REQUIRED ACTION. Using the entries below, copy exactly each line from the line with "TABLE 2 | Dispositional" up to and including the line with "of the iAUCins", with every picture left out.

EXCERPTED DATA.
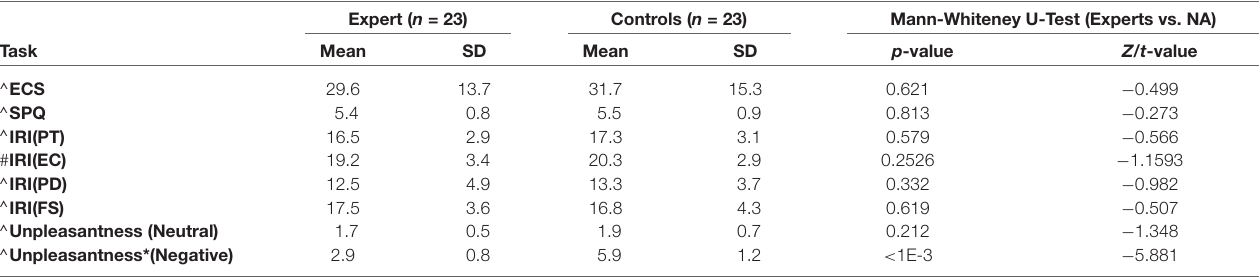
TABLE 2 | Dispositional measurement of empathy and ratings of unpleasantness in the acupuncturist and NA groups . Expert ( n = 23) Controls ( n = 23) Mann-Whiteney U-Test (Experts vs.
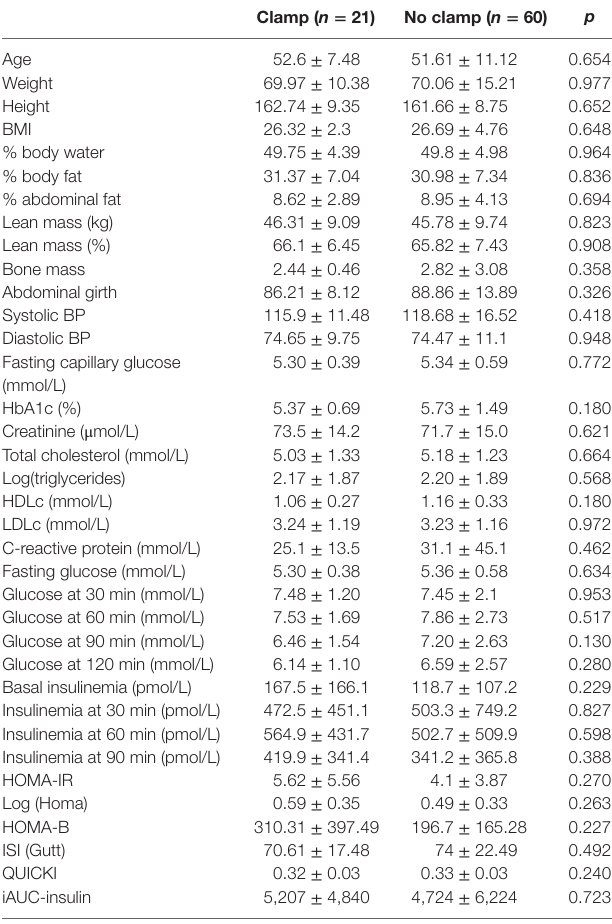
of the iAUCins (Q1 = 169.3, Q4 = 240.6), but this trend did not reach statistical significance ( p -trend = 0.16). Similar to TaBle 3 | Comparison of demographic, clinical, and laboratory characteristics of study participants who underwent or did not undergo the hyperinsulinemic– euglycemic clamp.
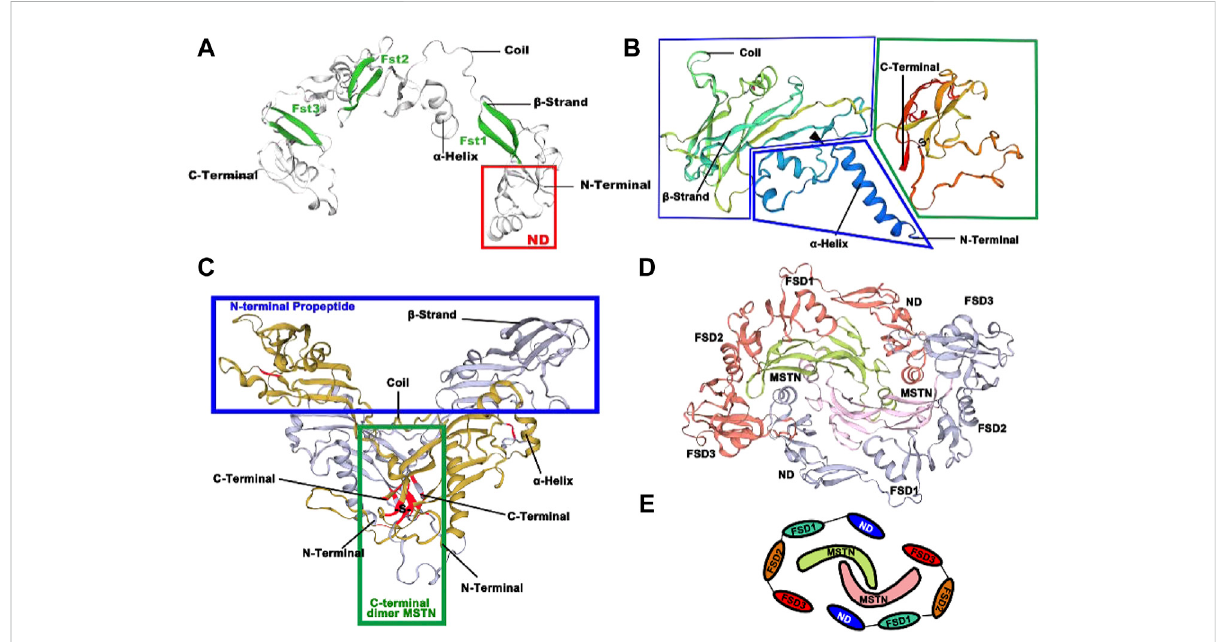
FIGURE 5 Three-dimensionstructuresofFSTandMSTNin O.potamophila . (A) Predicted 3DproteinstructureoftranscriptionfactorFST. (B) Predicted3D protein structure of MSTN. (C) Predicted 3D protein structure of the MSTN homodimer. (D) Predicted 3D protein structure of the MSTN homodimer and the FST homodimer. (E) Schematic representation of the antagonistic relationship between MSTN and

* * *

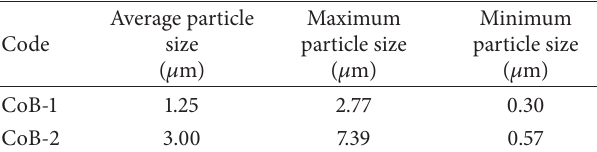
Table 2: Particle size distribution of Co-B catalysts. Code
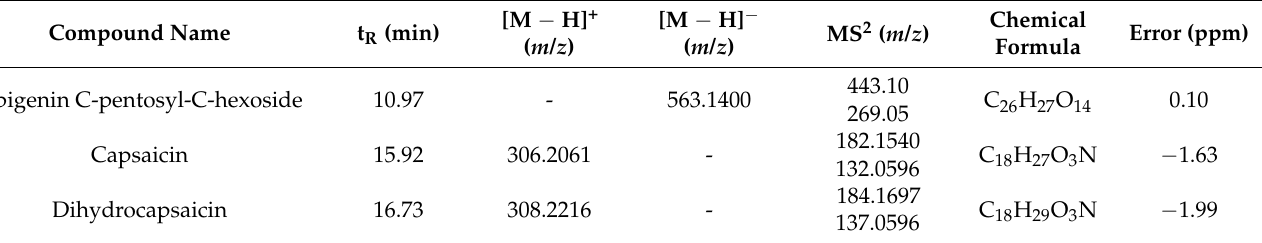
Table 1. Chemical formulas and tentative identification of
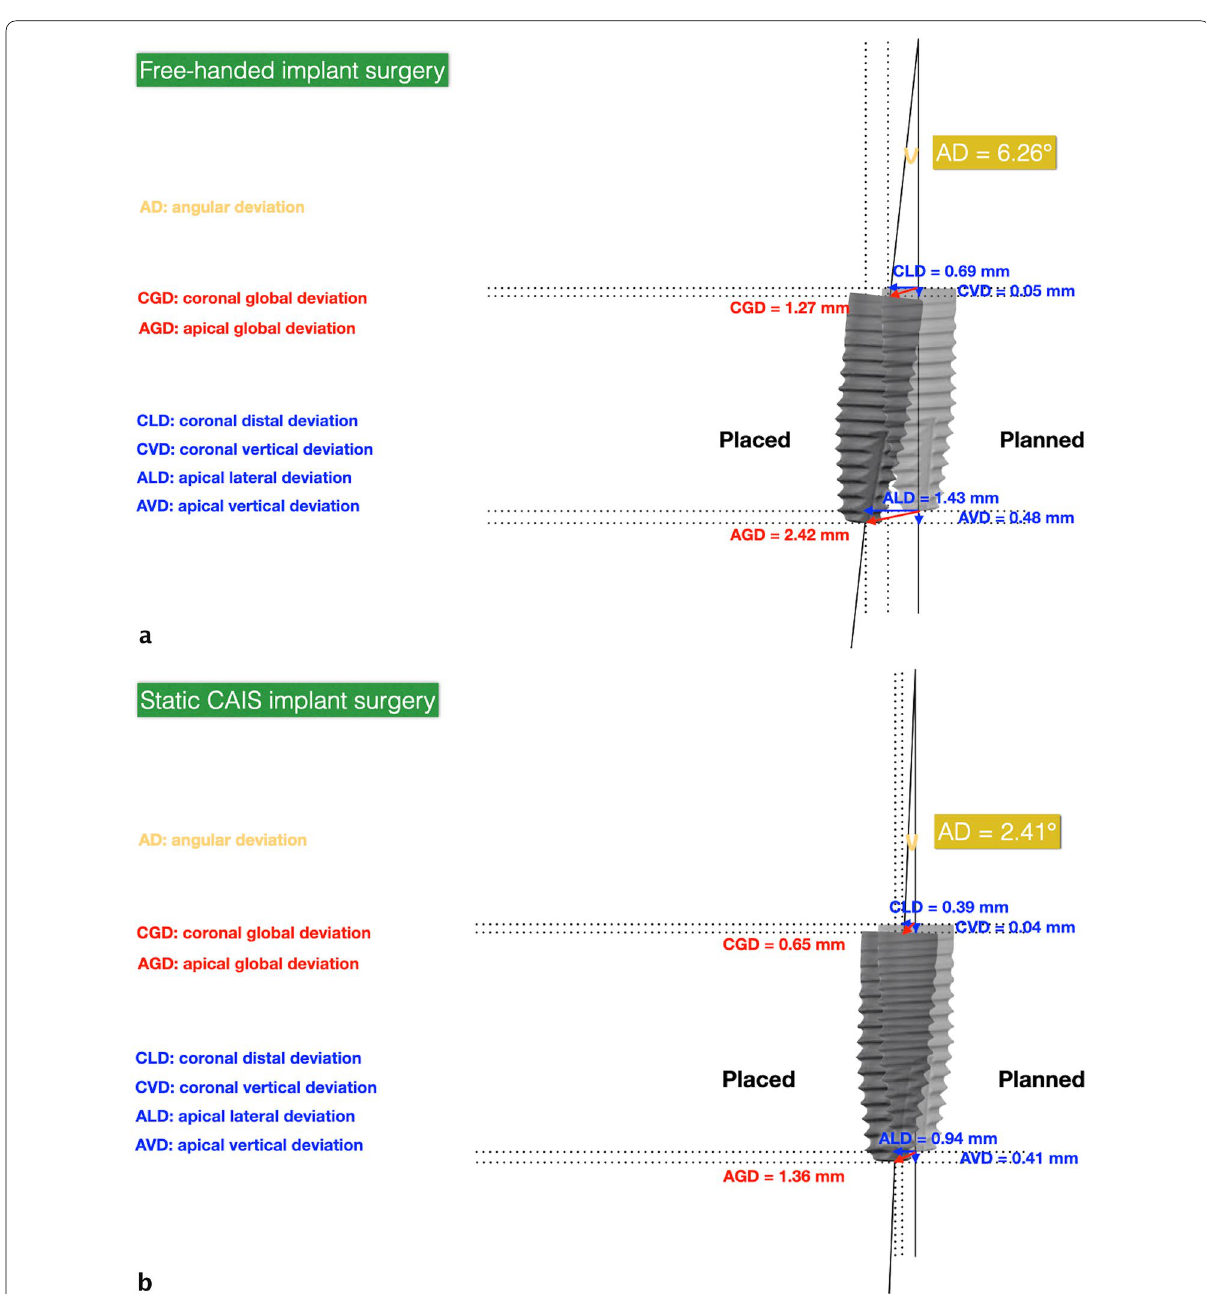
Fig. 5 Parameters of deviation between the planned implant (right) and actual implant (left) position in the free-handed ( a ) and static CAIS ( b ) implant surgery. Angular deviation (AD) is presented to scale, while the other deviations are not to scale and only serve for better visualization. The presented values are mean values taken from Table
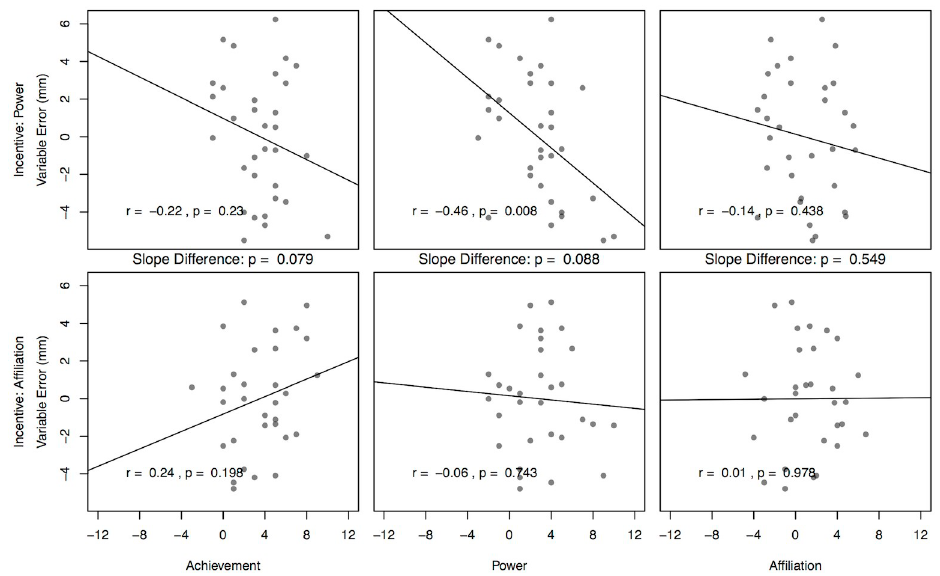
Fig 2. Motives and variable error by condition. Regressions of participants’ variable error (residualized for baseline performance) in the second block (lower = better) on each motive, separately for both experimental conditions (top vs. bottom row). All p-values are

ANSWER BELOW.
TABLE 2 | Dispositional measurement of empathy and ratings of unpleasantness in the acupuncturist and NA groups . Expert ( n = 23) Controls ( n = 23) Mann-Whiteney U-Test (Experts vs.
of the iAUCins (Q1 = 169.3, Q4 = 240.6), but this trend did not reach statistical significance ( p -trend = 0.16). Similar to TaBle 3 | Comparison of demographic, clinical, and laboratory characteristics of study participants who underwent or did not undergo the hyperinsulinemic– euglycemic clamp.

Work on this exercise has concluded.